Вздохнув, Дамблдор взмахивает рукой, и позади него появляется широкий стул с подлокотниками. Пока он тяжело опускается на него, Гарри делает то же самое и садится напротив.
— Каждый раз, Гарри, — начинает старик, — когда ты был в смертельной опасности, когда ты лицом к лицу сталкивался с врагами и терял близких, я давал себе слово, что рано или поздно объясню тебе всё. Думаю, момент настал, — он молчит с полминуты и продолжает тихим тусклым голосом: — Я увидел тебя впервые, когда ты только родился. Ты был милым славным крикливым младенцем. Во второй раз мы встретились через год, в ту ночь, когда ты потерял своих родителей. Уже тогда я понимал, Гарри, какая нелёгкая жизнь тебя ждёт, но как ты будешь важен для всего волшебного мира. Также я знал, что многие решения, которые повлияют на твою жизнь, придётся принимать именно мне. И решения эти не всегда будут простыми и приятными. В ту ночь я принял первое из них: отправил тебя жить к твоим родственникам-магглам. Наверное, ты не раз задавался вопросом, почему ты рос не в какой-нибудь магической приёмной семье. Но если бы так случилось, ты вырос бы совершенно другим человеком.
— Профессор Дамблдор… — Гарри едва замечает, что вновь обратился к старику, как раньше.
— Выслушай меня до конца, Гарри, — просит тот и тяжело вздыхает. — С тех пор как ты приехал в Хогвартс, мне постоянно приходилось принимать такие решения. И если ты думаешь, что это было легко, ты глубоко ошибаешься. Мне много лет, я достаточно мудр и опытен. Но даже мне приходилось призывать всё своё хладнокровие, чтобы это делать. Потому что ты себе даже не представляешь, каково это: распоряжаться человеческой жизнью. Особенно жизнью ни в чём неповинного ребёнка с таким большим и чистым сердцем, как у тебя. Я до сих пор не могу простить себе многих вещей, ужасных, несправедливых вещей, которые допускал по отношению к тебе. Но которые были необходимы. Чтобы ты стал тем, кем стал.
— Надеждой магического мира, — мрачно заканчивает Гарри.
— И да, и нет, Гарри. Ты единственный, кто может остановить Волдеморта. Ты единственный, кто может спасти наш мир. Но в то же время, ты самый обычный молодой человек со своими слабостями и желаниями, с которыми мне приходилось не считаться. День ото дня я вынужден был смотреть на чаши весов: на одной был спаситель магического мира, на другой — просто Гарри. И ты даже не представляешь, чего мне стоило каждый раз выбирать между жизнью одного человека и жизнями всех магов. Цифры несравнимы, и любой скажет, что жизнь одного ничего не стоит по сравнению с жизнями остальных людей.

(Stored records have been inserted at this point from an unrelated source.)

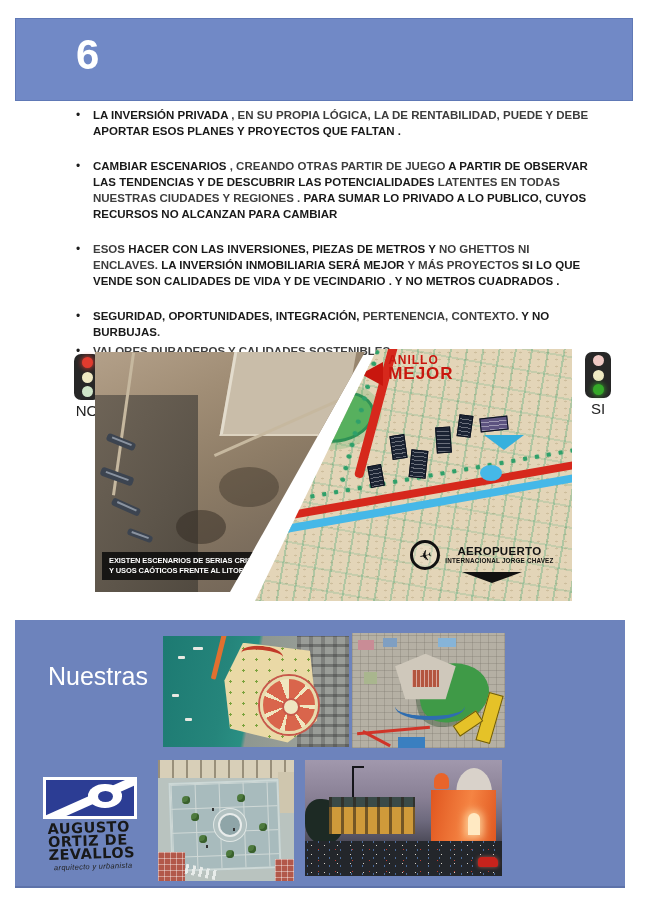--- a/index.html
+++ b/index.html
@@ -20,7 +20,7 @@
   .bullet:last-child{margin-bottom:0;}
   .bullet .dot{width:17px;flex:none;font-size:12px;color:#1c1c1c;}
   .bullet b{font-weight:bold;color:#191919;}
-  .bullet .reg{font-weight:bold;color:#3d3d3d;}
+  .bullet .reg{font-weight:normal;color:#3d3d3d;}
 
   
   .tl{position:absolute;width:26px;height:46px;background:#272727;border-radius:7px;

Умом это понимаешь и ты, это понимаю и я. Но сердце, Гарри, это не просто мышца. Каждый раз, выбирая умом, я оставлял на собственном сердце рубец.
Дамблдор прикрывает ладонью глаза, и какое-то время они оба молчат. Наконец он продолжает:
— Наверное, ты хочешь спросить, зачем я тебе это рассказываю?
— Да нет, — Гарри качает головой, глядя при этом по-прежнему на край его мантии. — Я понял. Теперь вы хотите, чтобы я тоже выбрал умом, потому что уже знаете, где моё сердце, — он поднимает взгляд на Дамблдора и тихо добавляет: — Вернее, вы уже знаете, кому оно принадлежит.
Глаза старика блестят от слёз. У Гарри и самого стоит ком в горле, и он едва сдерживается, чтобы не расплакаться, как девчонка.
— Ведь дело уже не в магии, да? — спрашивает он, отрешённо глядя на раму зеркала.
Дамблдор вновь тяжело и шумно вздыхает.